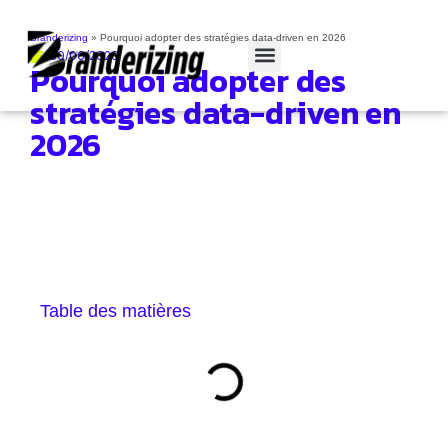
Branderizing
»
Pourquoi adopter des stratégies data-driven en 2026
30/06/2026
Pourquoi adopter des
Cas clients
stratégies data-driven en
2026
Table des matières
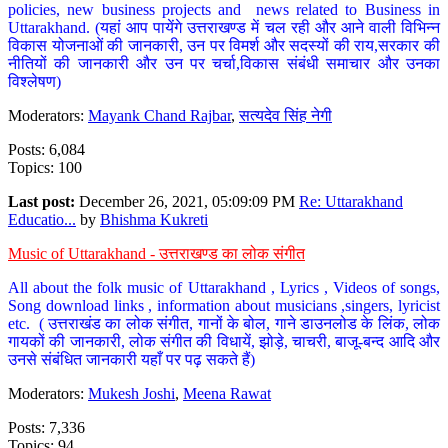
policies, new business projects and news related to Business in
Uttarakhand. (यहां आप पायेंगे उत्तराखण्ड में चल रही और आने वाली विभिन्न
विकास योजनाओं की जानकारी, उन पर विमर्श और सदस्यों की राय,सरकार की
नीतियों की जानकारी और उन पर चर्चा,विकास संबंधी समाचार और उनका
विश्लेषण)
Moderators:
Mayank Chand Rajbar
,
सत्यदेव सिंह नेगी
Posts: 6,084
Topics: 100
Last post:
December 26, 2021, 05:09:09 PM
Re: Uttarakhand
Educatio...
by
Bhishma Kukreti
Music of Uttarakhand - उत्तराखण्ड का लोक संगीत
All about the folk music of Uttarakhand , Lyrics , Videos of songs,
Song download links , information about musicians ,singers, lyricist
etc. ( उत्तराखंड का लोक संगीत, गानों के बोल, गाने डाउनलोड के लिंक, लोक
गायकों की जानकारी, लोक संगीत की विधायें, झोड़े, चाचरी, बाजू-बन्द आदि और
उनसे संबंधित जानकारी यहाँ पर पढ़ सकते हैं)
Moderators:
Mukesh Joshi
,
Meena Rawat
Posts: 7,336
Topics: 94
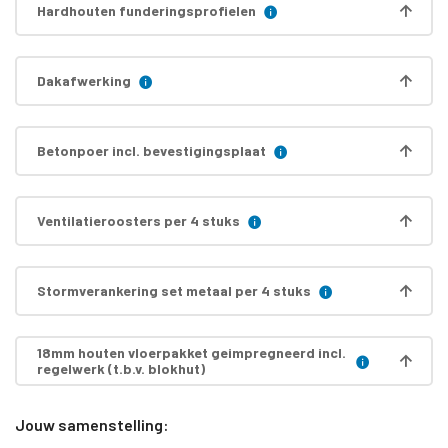
Hardhouten funderingsprofielen
Dakafwerking
Betonpoer incl. bevestigingsplaat
Ventilatieroosters per 4 stuks
Stormverankering set metaal per 4 stuks
18mm houten vloerpakket geimpregneerd incl.
regelwerk (t.b.v. blokhut)
Jouw samenstelling:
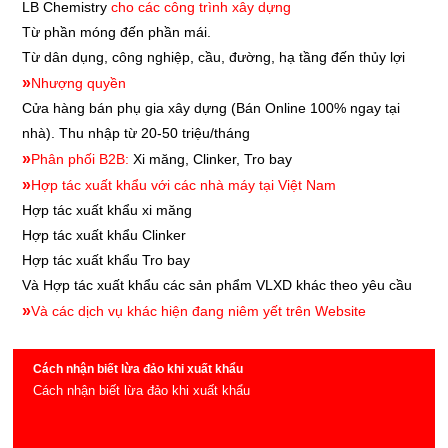
LB Chemistry
cho các công trình xây dựng
Từ phần móng đến phần mái.
Từ dân dụng, công nghiệp, cầu, đường, hạ tầng đến thủy lợi
»
Nhượng quyền
Cửa hàng bán phụ gia xây dựng
(Bán Online 100% ngay tại
nhà). Thu nhập từ 20-50 triệu/tháng
»
Phân phối B2B:
Xi măng, Clinker, Tro bay
»
Hợp tác xuất khẩu với các nhà máy tại Việt Nam
Hợp tác xuất khẩu xi măng
Hợp tác xuất khẩu
Clinker
Hợp tác xuất khẩu
Tro bay
Và Hợp tác xuất khẩu các sản phẩm VLXD khác theo yêu cầu
»
Và các dịch vụ khác hiện đang niêm yết trên Website
Cách nhận biết lừa đảo khi xuất khẩu
Cách nhận biết lừa đảo khi xuất khẩu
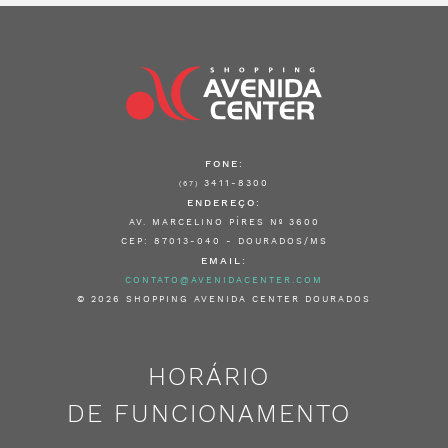
FONE:
3411-8300
(67)
ENDEREÇO:
AV. MARCELINO PÍRES Nº 3600
CEP: 87013-040 - DOURADOS/MS
EMAIL:
CONTATO@AVENIDACENTER.COM
© 2026 SHOPPING AVENIDA CENTER DOURADOS
HORÁRIO
DE FUNCIONAMENTO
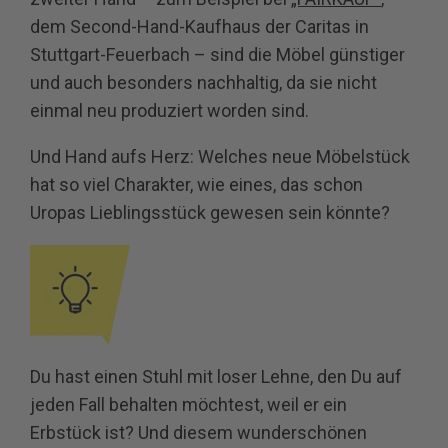
dem Second-Hand-Kaufhaus der Caritas in
Stuttgart-Feuerbach – sind die Möbel günstiger
und auch besonders nachhaltig, da sie nicht
einmal neu produziert worden sind.
Und Hand aufs Herz: Welches neue Möbelstück
hat so viel Charakter, wie eines, das schon
Uropas Lieblingsstück gewesen sein könnte?
Du hast einen Stuhl mit loser Lehne, den Du auf
jeden Fall behalten möchtest, weil er ein
Erbstück ist? Und diesem wunderschönen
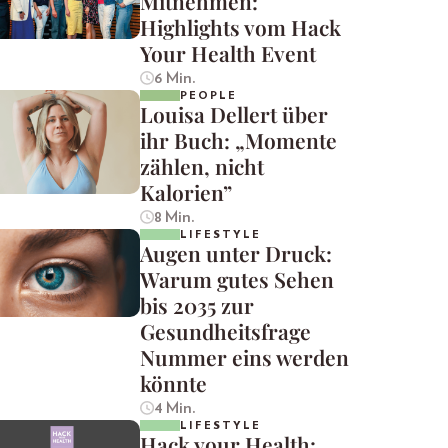
Mitnehmen:
Highlights vom Hack
Your Health Event
6 Min.
PEOPLE
Louisa Dellert über
ihr Buch: „Momente
zählen, nicht
Kalorien”
8 Min.
LIFESTYLE
Augen unter Druck:
Warum gutes Sehen
bis 2035 zur
Gesundheitsfrage
Nummer eins werden
könnte
4 Min.
LIFESTYLE
Hack your Health:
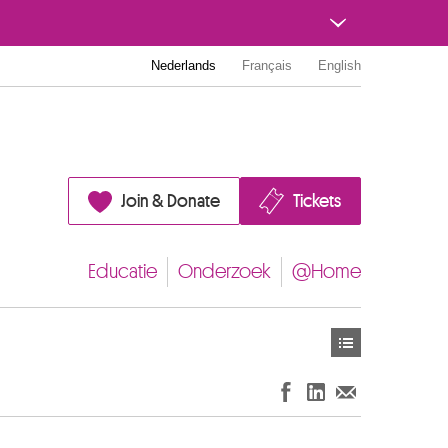
Nederlands
Français
English
Join & Donate
Tickets
Educatie
Onderzoek
@Home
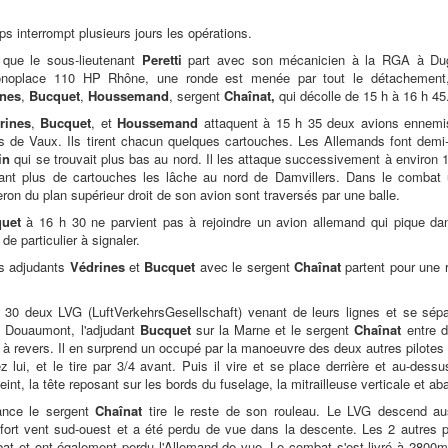
 interrompt plusieurs jours les opérations.
 que le sous-lieutenant
Peretti
part avec son mécanicien à la RGA à Dugn
onoplace 110 HP Rhône, une ronde est menée par tout le détachement,
ines
,
Bucquet
,
Houssemand
, sergent
Chaînat,
qui décolle de 15 h à 16 h 45
rines
,
Bucquet
, et
Houssemand
attaquent à 15 h 35 deux avions ennemis
s de Vaux. Ils tirent chacun quelques cartouches. Les Allemands font demi-t
in
qui se trouvait plus bas au nord. Il les attaque successivement à environ 1
ant plus de cartouches les lâche au nord de Damvillers. Dans le combat 
on du plan supérieur droit de son avion sont traversés par une balle.
uet
à 16 h 30 ne parvient pas à rejoindre un avion allemand qui pique da
 de particulier à signaler.
es adjudants
Védrines
et
Bucquet
avec le sergent
Chaînat
partent pour une 
h 30 deux LVG (LuftVerkehrsGesellschaft) venant de leurs lignes et se sép
e Douaumont, l'adjudant
Bucquet
sur la Marne et le sergent
Chaînat
entre d
 à revers. Il en surprend un occupé par la manoeuvre des deux autres pilotes a
z lui, et le tire par 3/4 avant. Puis il vire et se place derrière et au-dessu
eint, la tête reposant sur les bords du fuselage, la mitrailleuse verticale et a
ance le sergent
Chaînat
tire le reste de son rouleau. Le LVG descend aus
 fort vent sud-ouest et a été perdu de vue dans la descente. Les 2 autres pil
at et ont également perdu l'Allemand de vue. Le combat s'est livré à 2800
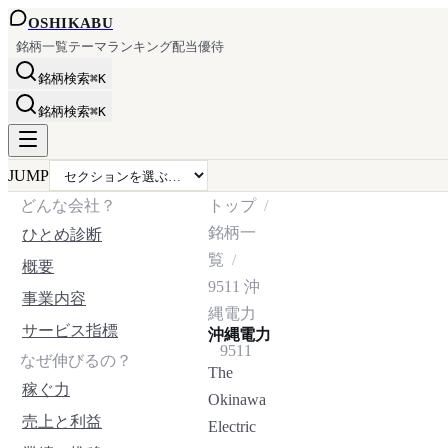
OSHI
KABU
銘柄一覧
テーマ
ランキング
配当
優待
銘柄検索
⌘K
銘柄検索
⌘K
JUMP
どんな会社？
トップ
銘柄一
ひとめ診断
覧
概要
9511
沖
事業内容
縄電力
サービス指標
沖縄電力
9511
なぜ伸びるの？
The
稼ぐ力
Okinawa
売上と利益
Electric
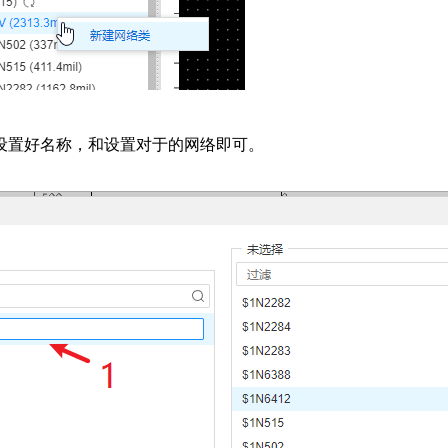
设置好名称，和设置对于的网络即可。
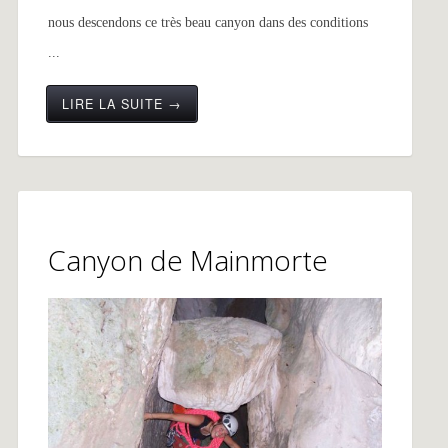
nous descendons ce très beau canyon dans des conditions
...
LIRE LA SUITE →
Canyon de Mainmorte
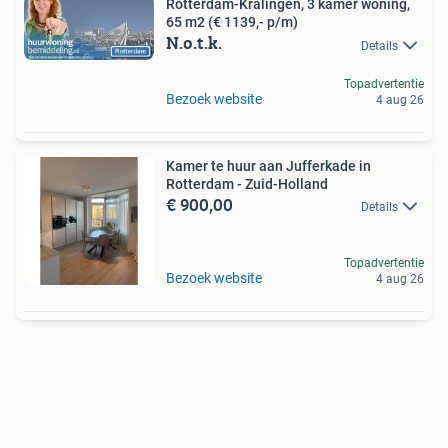
Rotterdam-Kralingen, 3 kamer woning,
65 m2 (€ 1139,- p/m)
N.o.t.k.
Details
Topadvertentie
Bezoek website
4 aug 26
Kamer te huur aan Jufferkade in
Rotterdam - Zuid-Holland
€ 900,00
Details
Topadvertentie
Bezoek website
4 aug 26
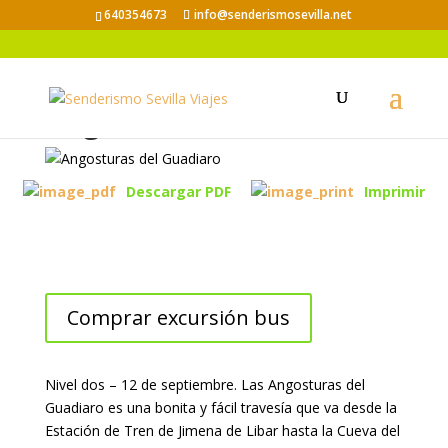
640354673
info@senderismosevilla.net
Angosturas del Guadiaro
Descargar PDF
Imprimir
Comprar excursión bus
Nivel dos – 12 de septiembre. Las Angosturas del
Guadiaro es una bonita y fácil travesía que va desde la
Estación de Tren de Jimena de Libar hasta la Cueva del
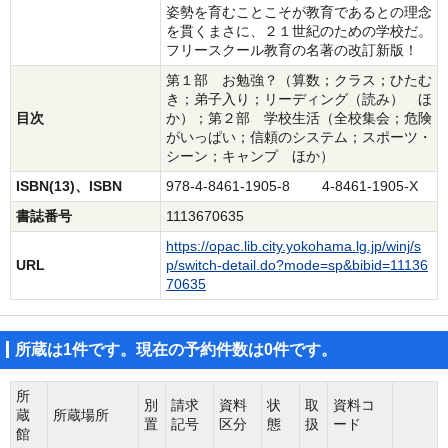
姿勢を育むことこそが教育であるとの理念
を貫くまさに、２１世紀のための学校だ。
フリースクール教育の名著の改訂新版！
第１部 お勉強？（算数；クラス；ひたむ
き；弟子入り；リーディング（読み） ほ
目次
か）；第２部 学校生活（全校集会；危険
がいっぱい；信頼のシステム；スポーツ・
シーン；キャンプ ほか）
ISBN(13)、ISBN
978-4-8461-1905-8 4-8461-1905-X
書誌番号
1113670635
https://opac.lib.city.yokohama.lg.jp/winj/s
URL
p/switch-detail.do?mode=sp&bibid=11136
70635
所蔵は1件です。現在の予約件数は0件です。
所
別
請求
資料
状
取
資料コ
蔵
所蔵場所
置
記号
区分
態
扱
ード
館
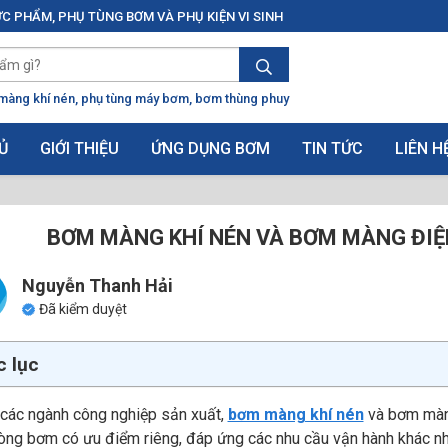
C PHẨM, PHỤ TÙNG BƠM VÀ PHỤ KIỆN VI SINH
màng khí nén
phụ tùng máy bơm
bơm thùng phuy
Ủ
GIỚI THIỆU
ỨNG DỤNG BƠM
TIN TỨC
LIÊN H
BƠM MÀNG KHÍ NÉN VÀ BƠM MÀNG ĐIỆ
Nguyễn Thanh Hải
Đã kiểm duyệt
 lục
 các ngành công nghiệp sản xuất,
bơm màng khí nén
và bơm màng 
ng bơm có ưu điểm riêng, đáp ứng các nhu cầu vận hành khác nha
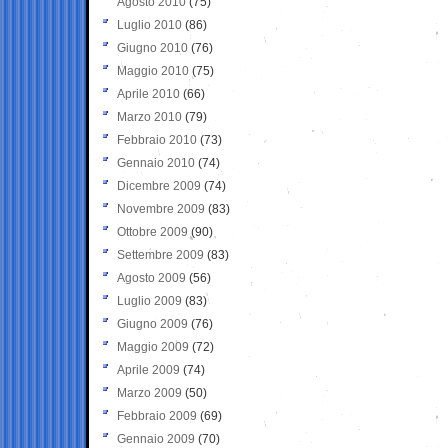
Agosto 2010
(75)
Luglio 2010
(86)
Giugno 2010
(76)
Maggio 2010
(75)
Aprile 2010
(66)
Marzo 2010
(79)
Febbraio 2010
(73)
Gennaio 2010
(74)
Dicembre 2009
(74)
Novembre 2009
(83)
Ottobre 2009
(90)
Settembre 2009
(83)
Agosto 2009
(56)
Luglio 2009
(83)
Giugno 2009
(76)
Maggio 2009
(72)
Aprile 2009
(74)
Marzo 2009
(50)
Febbraio 2009
(69)
Gennaio 2009
(70)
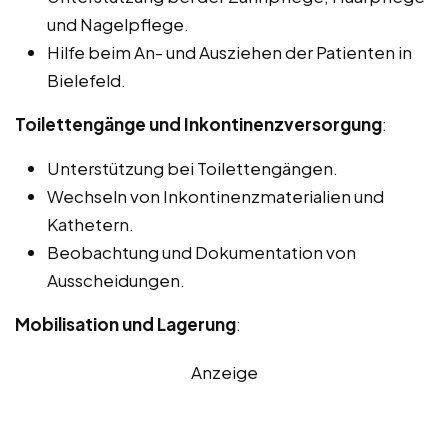
und Nagelpflege.
Hilfe beim An- und Ausziehen der Patienten in
Bielefeld.
Toilettengänge und Inkontinenzversorgung
:
Unterstützung bei Toilettengängen.
Wechseln von Inkontinenzmaterialien und
Kathetern.
Beobachtung und Dokumentation von
Ausscheidungen.
Mobilisation und Lagerung
:
Anzeige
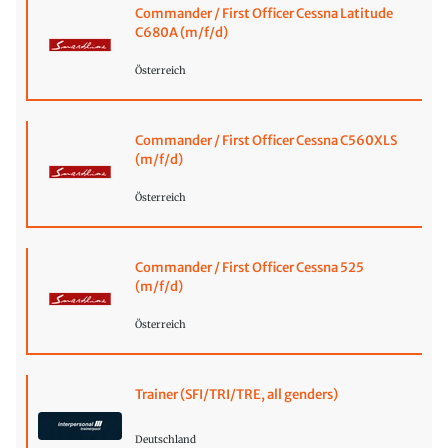
Commander / First Officer Cessna Latitude
C680A (m/f/d)
Österreich
Commander / First Officer Cessna C560XLS
(m/f/d)
Österreich
Commander / First Officer Cessna 525
(m/f/d)
Österreich
Trainer (SFI/TRI/TRE, all genders)
Deutschland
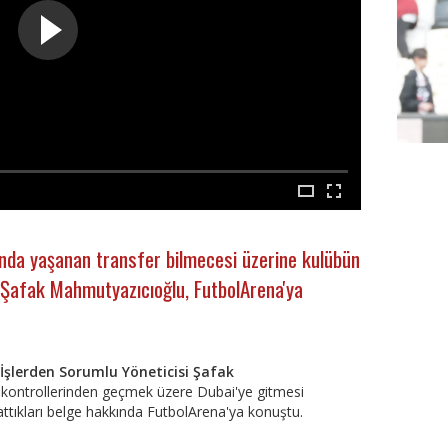
nda yaşanan transfer bilmecesi üzerine kulübün
 Şafak Mahmutyazıcıoğlu, FutbolArena'ya
FutbolA
 İşlerden Sorumlu Yöneticisi Şafak
 kontrollerinden geçmek üzere Dubai'ye gitmesi
ttıkları belge hakkında FutbolArena'ya konuştu.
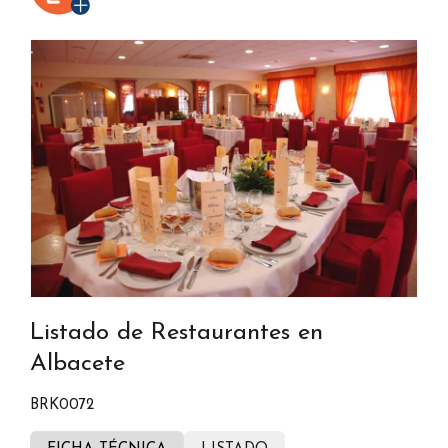
Listado de Restaurantes en
Albacete
BRK0072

········

**Required work**.
Which lines of the entries above contain the string "xuất"? Copy each one.

**Solution**.
Hợp tác xuất khẩu với các nhà máy tại Việt Nam
Hợp tác xuất khẩu xi măng
Hợp tác xuất khẩu
Hợp tác xuất khẩu
Và Hợp tác xuất khẩu các sản phẩm VLXD khác theo yêu cầu
Cách nhận biết lừa đảo khi xuất khẩu
Cách nhận biết lừa đảo khi xuất khẩu
 các ngành công nghiệp sản xuất,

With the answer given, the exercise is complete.